L'indagine di GPTZero non accusa il report di avere semplici refusi. Parla di allucinazioni nei riferimenti, cioè errori in cui un modello genera informazioni plausibili ma non fondate. Il gruppo usa anche l'espressione vibe citing per descrivere citazioni che “suonano” corrette: titoli parafrasati, date sbagliate, autori confusi, fonti reali usate per sostenere affermazioni che quelle fonti non sostengono.

Il dato più duro è questo: su 45 citazioni, GPTZero ne considera solo 5 accurate. Altre 28 puntano a fonti reali ma con componenti alterate o inventate. Le 12 rimanenti sono troppo vaghe o difettose per stabilire con sicurezza se una fonte esista. GPTZero aggiunge che circa metà delle affermazioni supportate da quelle citazioni sembrano false o attribuite male.

Il problema tecnico diventa aziendale perché i casi citati non erano decorativi. Servivano a dimostrare che l'agentic AI fosse già adottata in settori come finanza, sanità, trasporti ed energia. Se la fonte parla di un progetto limitato e il report lo trasforma in una piattaforma di agenti autonomi, il lettore non riceve solo una bibliografia sbagliata. Riceve un mercato più maturo di quanto sia.

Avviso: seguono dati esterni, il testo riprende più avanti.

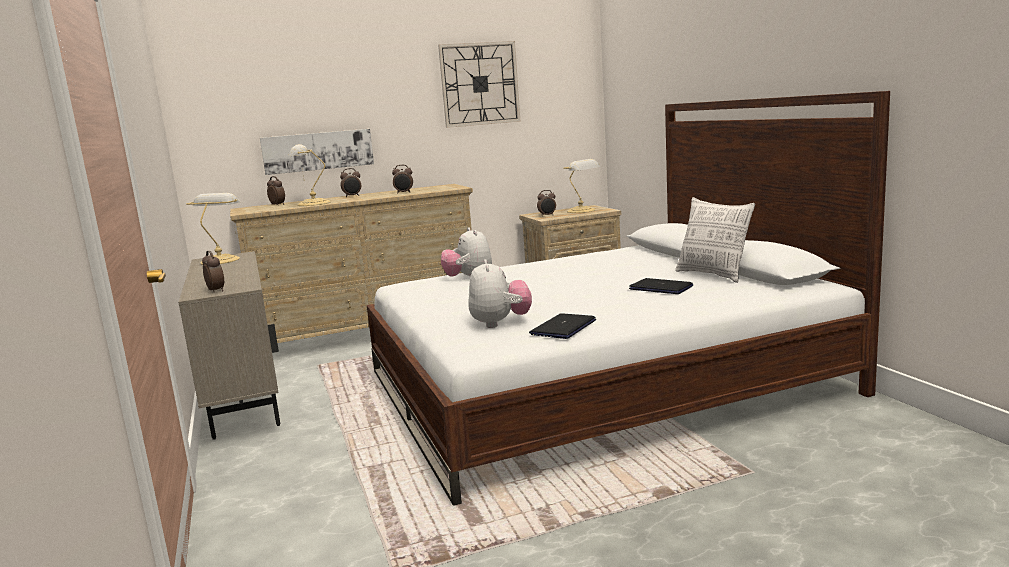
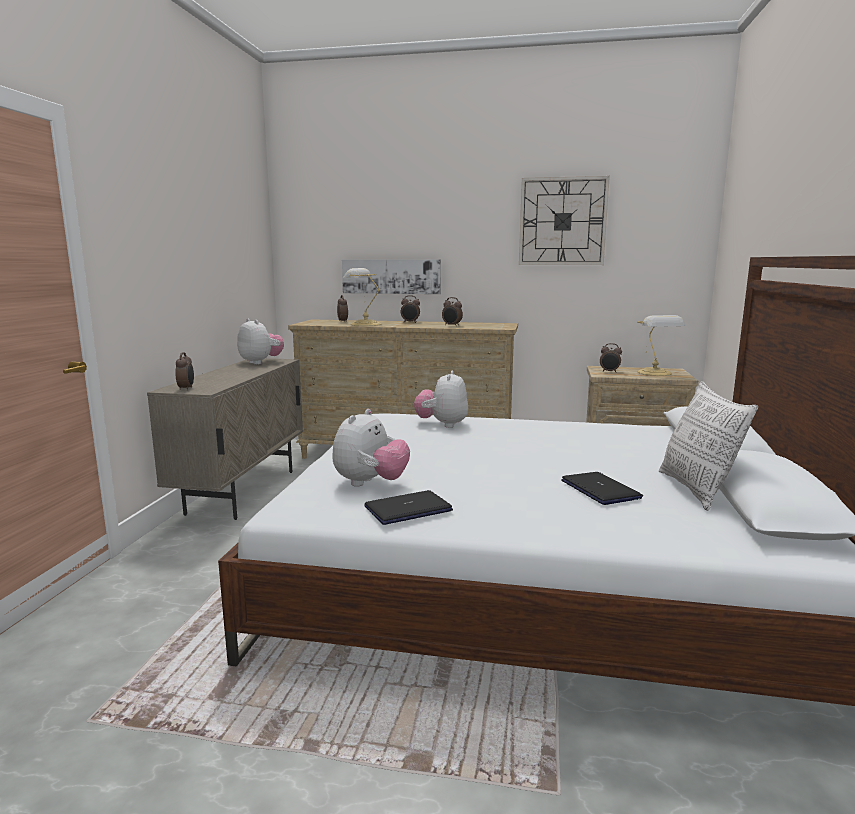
camera: 30 degrees right, 0 degrees up
table lamp [186,193,240,265] -> plush toy [237,318,284,365]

La domanda che nessun comunicato ufficiale pone è semplice: se un report venduto come leadership sull'AI non riesce a tracciare 45 fonti, quanto valore dovrebbe dare un board a slide, benchmark e business case prodotti con AI senza un registro di verifica indipendente?

Perché è un problema di governance aziendale

La governance AI non è un documento da approvare una volta l'anno. È una catena di responsabilità: chi ha generato il testo, quali strumenti ha usato, quali fonti ha consultato, chi ha verificato i passaggi critici, chi ha firmato la pubblicazione. Nel caso KPMG, il danno reputazionale nasce proprio dallo scarto tra messaggio e processo. Una società che consiglia i clienti sull'adozione responsabile dell'AI viene valutata anche su come controlla i propri output.

Il contesto europeo rende il caso ancora più concreto. L'AI Act dell'Unione Europea impone ai sistemi ad alto rischio requisiti su documentazione tecnica, registrazione degli eventi, trasparenza, accuratezza e human oversight. Un report di consulenza non coincide con un sistema AI ad alto rischio. Però il principio operativo è lo stesso: quando un output influenza decisioni, budget o fiducia di mercato, serve tracciabilità.

Il caso mostra anche un rischio di secondo livello. GPTZero nota che i report delle grandi società di consulenza tendono a posizionarsi bene nei motori di ricerca e a essere ripresi da media, blog e perfino modelli linguistici. Una citazione sbagliata non resta nel PDF. Entra in presentazioni, articoli, dataset e risposte generate, dove diventa più difficile risalire all'errore originale.

Cosa cambia per le aziende italiane

Per i manager italiani, la lezione pratica è immediata: ogni contenuto AI usato in contesti decisionali deve avere una checklist di provenance, cioè origine e percorso delle informazioni. Non basta chiedere a un dipendente di “controllare le fonti”. Serve indicare quali affermazioni sono state verificate su fonti primarie, quali restano inferenze e quali non devono entrare in materiali esterni.

Il secondo cambiamento riguarda i fornitori. Chi compra consulenza AI dovrebbe chiedere non solo framework e roadmap, ma anche evidenze di controllo qualità: log delle ricerche, criteri di accettazione delle fonti, revisione umana nominativa, separazione tra bozza generata e testo approvato. La governance reale si vede lì, prima che nel lessico dei pitch.

In Italia, dove molte aziende stanno ancora costruendo policy interne sull'uso di ChatGPT, Copilot e strumenti simili, il caso KPMG AI offre un criterio semplice: un output AI può accelerare il lavoro, ma non può diventare fonte finché qualcuno non ne assume la responsabilità. Se quel passaggio manca, il rischio non è solo pubblicare un errore. È costruire decisioni aziendali su prove che nessuno ha mai verificato.

Fonti citate

  1. KPMG pulls report on AI usage due to apparent hallucinations , TechCrunch, 13 giugno 2026.
  2. Investigation: KPMG's AI report contained apparent hallucinated citations , GPTZero, giugno 2026.
  3. Global Customer Experience Excellence 2025-2026 , KPMG Belgium, 2025.
  4. Regulation (EU) 2024/1689 laying down harmonised rules on artificial intelligence , EUR-Lex, 2024.